On other phones, you’ll have to use the Google app icon to get to your cards. Both the Galaxy S7 and the iPhone work this way, for instance.
The Google app doesn’t use the word “search” in its name, but that’s effectively what it is — an app that gives you fast access to Google Search.
It’s easiest to understand with the iPhone. You download the app, then you can tap the Google app icon to launch a search screen. If you’ve opted into predictive suggestions, you’ll also see any of those listed as previously covered.
Your feed is shown by default. You can use the small icon at the bottom right of the Google search app to toggle to “Upcoming” and see information that’s more related to your daily activities, such as meetings or package deliveries. However, if you have a Pixel phone, for some reason you might not have these buttons. In that case, all your cards will be mixed together.
To search, you type in the box or tap the microphone icon to search. You can also say “OK Google” to search hands-free, assuming you’ve already used your hands to open the Google app.
How to launch the Google search varies. On the iPhone, you have to tap the Google app icon. Most Android phones will already have the Google app preinstalled, so you can tap on the icon to launch it with them. Some Android phones may also allow you to swipe right to launch the app, though not all will.

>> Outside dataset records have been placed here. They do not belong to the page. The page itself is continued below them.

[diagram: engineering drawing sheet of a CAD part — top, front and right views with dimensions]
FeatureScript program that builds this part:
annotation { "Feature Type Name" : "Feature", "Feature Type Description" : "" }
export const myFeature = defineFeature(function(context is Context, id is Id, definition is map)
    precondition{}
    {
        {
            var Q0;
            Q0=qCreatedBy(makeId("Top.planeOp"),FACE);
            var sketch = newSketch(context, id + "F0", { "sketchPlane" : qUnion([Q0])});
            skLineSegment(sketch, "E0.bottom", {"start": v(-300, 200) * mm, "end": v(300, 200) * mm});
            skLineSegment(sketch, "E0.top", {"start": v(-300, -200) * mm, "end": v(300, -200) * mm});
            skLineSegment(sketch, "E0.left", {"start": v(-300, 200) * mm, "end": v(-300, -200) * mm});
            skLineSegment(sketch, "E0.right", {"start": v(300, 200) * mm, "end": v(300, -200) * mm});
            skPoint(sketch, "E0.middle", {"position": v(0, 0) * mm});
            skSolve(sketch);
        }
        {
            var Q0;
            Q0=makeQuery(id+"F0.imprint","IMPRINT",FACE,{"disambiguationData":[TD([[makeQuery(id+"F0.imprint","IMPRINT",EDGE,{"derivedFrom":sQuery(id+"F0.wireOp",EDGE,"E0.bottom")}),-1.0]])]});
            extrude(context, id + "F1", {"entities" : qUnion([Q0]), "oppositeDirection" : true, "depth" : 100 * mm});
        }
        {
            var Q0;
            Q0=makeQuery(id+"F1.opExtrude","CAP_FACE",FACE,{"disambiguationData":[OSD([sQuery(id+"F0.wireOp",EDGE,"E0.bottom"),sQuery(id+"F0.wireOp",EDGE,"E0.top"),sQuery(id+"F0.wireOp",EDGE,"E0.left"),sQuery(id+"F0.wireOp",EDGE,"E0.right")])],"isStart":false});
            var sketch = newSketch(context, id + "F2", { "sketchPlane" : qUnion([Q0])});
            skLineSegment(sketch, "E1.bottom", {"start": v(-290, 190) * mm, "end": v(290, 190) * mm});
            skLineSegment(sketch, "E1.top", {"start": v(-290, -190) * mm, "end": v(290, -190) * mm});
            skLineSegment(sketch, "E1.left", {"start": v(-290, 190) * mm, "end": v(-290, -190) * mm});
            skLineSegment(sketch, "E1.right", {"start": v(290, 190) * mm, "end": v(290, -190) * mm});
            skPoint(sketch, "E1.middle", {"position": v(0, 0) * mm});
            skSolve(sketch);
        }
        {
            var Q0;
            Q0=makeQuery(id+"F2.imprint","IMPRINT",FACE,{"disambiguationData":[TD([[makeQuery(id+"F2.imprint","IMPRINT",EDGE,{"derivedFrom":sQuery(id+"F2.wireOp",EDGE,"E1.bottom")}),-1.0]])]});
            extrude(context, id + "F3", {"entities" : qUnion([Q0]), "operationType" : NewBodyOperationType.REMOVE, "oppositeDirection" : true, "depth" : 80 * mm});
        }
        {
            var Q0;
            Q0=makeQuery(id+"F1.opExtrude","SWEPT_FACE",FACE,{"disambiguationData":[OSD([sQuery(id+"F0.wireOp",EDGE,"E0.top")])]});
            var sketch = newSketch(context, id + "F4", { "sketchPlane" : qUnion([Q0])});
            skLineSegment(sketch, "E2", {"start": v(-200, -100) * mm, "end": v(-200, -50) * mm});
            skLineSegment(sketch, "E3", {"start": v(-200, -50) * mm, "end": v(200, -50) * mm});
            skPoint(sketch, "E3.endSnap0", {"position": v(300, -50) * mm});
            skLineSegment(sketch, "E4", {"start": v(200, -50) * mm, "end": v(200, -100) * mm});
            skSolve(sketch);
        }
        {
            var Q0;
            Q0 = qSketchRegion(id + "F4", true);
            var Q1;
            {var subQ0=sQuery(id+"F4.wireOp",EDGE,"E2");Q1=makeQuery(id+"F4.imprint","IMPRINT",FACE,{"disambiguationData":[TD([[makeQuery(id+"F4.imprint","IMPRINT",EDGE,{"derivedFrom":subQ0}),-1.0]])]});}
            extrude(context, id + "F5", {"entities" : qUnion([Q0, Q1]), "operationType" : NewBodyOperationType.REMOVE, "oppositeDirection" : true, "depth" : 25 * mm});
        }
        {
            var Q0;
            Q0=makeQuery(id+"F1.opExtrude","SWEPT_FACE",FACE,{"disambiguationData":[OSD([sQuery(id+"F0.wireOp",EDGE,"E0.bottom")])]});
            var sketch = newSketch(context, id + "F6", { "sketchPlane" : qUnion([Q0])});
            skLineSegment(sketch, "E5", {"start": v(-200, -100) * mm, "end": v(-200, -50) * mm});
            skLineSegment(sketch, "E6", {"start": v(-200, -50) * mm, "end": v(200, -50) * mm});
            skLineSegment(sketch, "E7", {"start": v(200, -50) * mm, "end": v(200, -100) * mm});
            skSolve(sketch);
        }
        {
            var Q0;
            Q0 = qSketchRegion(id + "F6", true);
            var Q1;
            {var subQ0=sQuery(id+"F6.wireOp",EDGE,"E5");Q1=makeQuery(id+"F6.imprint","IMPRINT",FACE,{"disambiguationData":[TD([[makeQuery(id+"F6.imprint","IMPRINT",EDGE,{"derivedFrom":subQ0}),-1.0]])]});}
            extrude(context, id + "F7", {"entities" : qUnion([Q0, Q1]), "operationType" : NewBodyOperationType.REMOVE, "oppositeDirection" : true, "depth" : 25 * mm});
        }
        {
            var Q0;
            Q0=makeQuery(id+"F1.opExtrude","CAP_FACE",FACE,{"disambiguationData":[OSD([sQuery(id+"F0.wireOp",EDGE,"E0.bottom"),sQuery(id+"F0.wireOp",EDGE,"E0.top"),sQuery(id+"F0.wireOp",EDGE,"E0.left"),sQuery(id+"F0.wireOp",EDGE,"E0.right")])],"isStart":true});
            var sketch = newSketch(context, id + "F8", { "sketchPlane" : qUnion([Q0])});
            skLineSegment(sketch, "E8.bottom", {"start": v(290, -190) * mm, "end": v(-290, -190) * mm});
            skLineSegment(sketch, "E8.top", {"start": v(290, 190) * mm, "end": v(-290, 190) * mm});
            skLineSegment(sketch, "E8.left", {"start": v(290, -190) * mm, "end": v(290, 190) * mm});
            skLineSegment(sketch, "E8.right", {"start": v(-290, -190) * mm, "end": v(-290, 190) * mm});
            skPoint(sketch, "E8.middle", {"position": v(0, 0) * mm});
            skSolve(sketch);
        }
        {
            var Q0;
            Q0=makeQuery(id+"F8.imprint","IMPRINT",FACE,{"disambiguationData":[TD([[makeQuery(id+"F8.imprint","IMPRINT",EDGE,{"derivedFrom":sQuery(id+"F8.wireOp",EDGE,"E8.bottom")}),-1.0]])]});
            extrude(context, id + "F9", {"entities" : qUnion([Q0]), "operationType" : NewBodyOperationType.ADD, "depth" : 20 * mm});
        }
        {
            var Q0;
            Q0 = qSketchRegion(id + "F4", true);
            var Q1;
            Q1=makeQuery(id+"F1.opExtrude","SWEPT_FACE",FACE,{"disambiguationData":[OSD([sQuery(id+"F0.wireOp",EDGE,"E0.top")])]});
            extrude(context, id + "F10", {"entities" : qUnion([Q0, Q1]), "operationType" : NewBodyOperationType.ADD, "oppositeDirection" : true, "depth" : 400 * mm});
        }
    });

Many Android phones will have a Google search bar widget preinstalled on them. It’s just a big search box that sits at the top of your home screen (or with the Pixel, it’s a button that you have to tap to open):
In either case, this allows you to do a regular Google search and get back results. It’s sort of a cut-down version of the Google app, because the results will appear within the widget rather than in a browser. But you will not get any feed information.
If your phone doesn’t have Google Assistant, you likely can activate that search bar by speaking “OK Google.” If you do have Google Assistant, as mentioned earlier, those words will launch that.
Sorry, iPhone users — no Google search widget for you. Google still hasn’t released one.
If you have an Android phone, Google can get fancy doing a contextual search for you. This is called “screen search,” a relatively new name for what was previously known as Google on Tap. Here’s an example of how it looks:
Here’s how it works for those who do NOT have Google Assistant. Do a long press on the home button when you’re viewing any screen, even if you’re in an app. Google will read the information on the screen and suggest information it thinks you might find helpful. If you’re on your home screen, it will also give you easy access to certain types of information.
If you DO have Google Assistant, getting to screen search is trickier. Do a long hold on the home icon or button, then when Google Assistant launches, swipe up. You’ll then reveal screen search information.
If you have an iPhone, if you’re in the Google app and viewing a web page, you have a rudimentary form of screen search. You can ask Google questions, and it will try to answer them using the context of the page. Don’t expect great results with this, as opposed to screen search on Android.
Want to go old school and search using Google via a browser on your phone? That’s easy.
Google Chrome will be preinstalled on most Android phones. Using the address bar, you can conduct searches that are sent to Google, by default. You can both type or speak your searches.
For those on iOS, Safari is preinstalled and by default, will conduct a Google search. However, Siri and Spotlight Search will not use Google. Instead, they’ll tap into Bing, assuming they don’t find information from other sources first.
iOS users can also install Google Chrome and have access to Google Search that way by default.